Consequently, key money managers have been driving this bullishness. BlueCrest Capital Mgmt., managed by Michael Platt and William Reeves, initiated the largest position in Dorman Products Inc. (NASDAQ:DORM). BlueCrest Capital Mgmt. had $0.4 million invested in the company at the end of the quarter. Paul Tudor Jones’s Tudor Investment Corp also initiated a $0.2 million position during the quarter. The only other fund with a new position in the stock is Matthew Hulsizer’s PEAK6 Capital Management.

Let’s go over hedge fund activity in other stocks similar to Dorman Products Inc. (NASDAQ:DORM). We will take a look at Five9 Inc (NASDAQ:FIVN), Liberty Oilfield Services Inc. (NYSE:LBRT), Quidel Corporation (NASDAQ:QDEL), and Sotheby’s (NYSE:BID). This group of stocks’ market caps are closest to DORM’s market cap.

Ticker No of HFs with positions Total Value of HF Positions (x1000) Change in HF Position
FIVN 25 463899 -1
LBRT 8 127003 1
QDEL 15 132346 -2
BID 25 442569 5
Average 18.25 291454 0.75

View table here if you experience formatting issues.

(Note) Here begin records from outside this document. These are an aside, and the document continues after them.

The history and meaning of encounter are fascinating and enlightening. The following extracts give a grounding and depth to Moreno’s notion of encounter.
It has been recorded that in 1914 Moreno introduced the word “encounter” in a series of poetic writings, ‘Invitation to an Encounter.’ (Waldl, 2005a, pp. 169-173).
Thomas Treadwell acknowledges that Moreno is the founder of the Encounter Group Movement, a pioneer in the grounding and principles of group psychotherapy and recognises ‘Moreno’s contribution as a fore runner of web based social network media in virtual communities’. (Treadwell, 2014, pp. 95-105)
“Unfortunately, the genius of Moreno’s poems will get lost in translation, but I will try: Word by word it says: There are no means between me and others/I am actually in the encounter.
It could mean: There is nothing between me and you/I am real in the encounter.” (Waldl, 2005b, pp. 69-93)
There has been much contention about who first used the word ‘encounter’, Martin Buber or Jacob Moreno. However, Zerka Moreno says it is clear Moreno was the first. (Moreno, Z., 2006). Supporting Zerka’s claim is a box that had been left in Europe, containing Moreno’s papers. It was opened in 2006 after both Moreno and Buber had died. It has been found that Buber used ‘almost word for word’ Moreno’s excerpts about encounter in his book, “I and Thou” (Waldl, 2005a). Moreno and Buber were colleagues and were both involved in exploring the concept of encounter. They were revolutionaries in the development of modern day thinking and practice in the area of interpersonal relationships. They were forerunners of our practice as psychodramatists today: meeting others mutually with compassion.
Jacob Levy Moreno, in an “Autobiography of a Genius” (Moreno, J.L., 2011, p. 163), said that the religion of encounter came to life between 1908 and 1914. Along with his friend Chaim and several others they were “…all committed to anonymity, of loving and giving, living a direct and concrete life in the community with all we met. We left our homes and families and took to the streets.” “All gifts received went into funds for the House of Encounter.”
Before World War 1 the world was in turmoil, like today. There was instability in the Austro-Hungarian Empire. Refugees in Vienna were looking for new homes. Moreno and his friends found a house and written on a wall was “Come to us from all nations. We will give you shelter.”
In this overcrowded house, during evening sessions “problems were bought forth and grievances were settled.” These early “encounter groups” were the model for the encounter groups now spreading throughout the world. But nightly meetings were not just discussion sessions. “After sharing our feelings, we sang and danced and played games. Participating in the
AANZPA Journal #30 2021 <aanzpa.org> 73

As you can see these stocks had an average of 18.25 hedge funds with bullish positions and the average amount invested in these stocks was $291 million. That figure was $72 million in DORM’s case. Five9 Inc (NASDAQ:FIVN) is the most popular stock in this table. On the other hand Liberty Oilfield Services Inc. (NYSE:LBRT) is the least popular one with only 8 bullish hedge fund positions. Dorman Products Inc. (NASDAQ:DORM) is not the least popular stock in this group but hedge fund interest is still below average. This is a slightly negative signal and we’d rather spend our time researching stocks that hedge funds are piling on. In this regard FIVN might be a better candidate to consider a long position.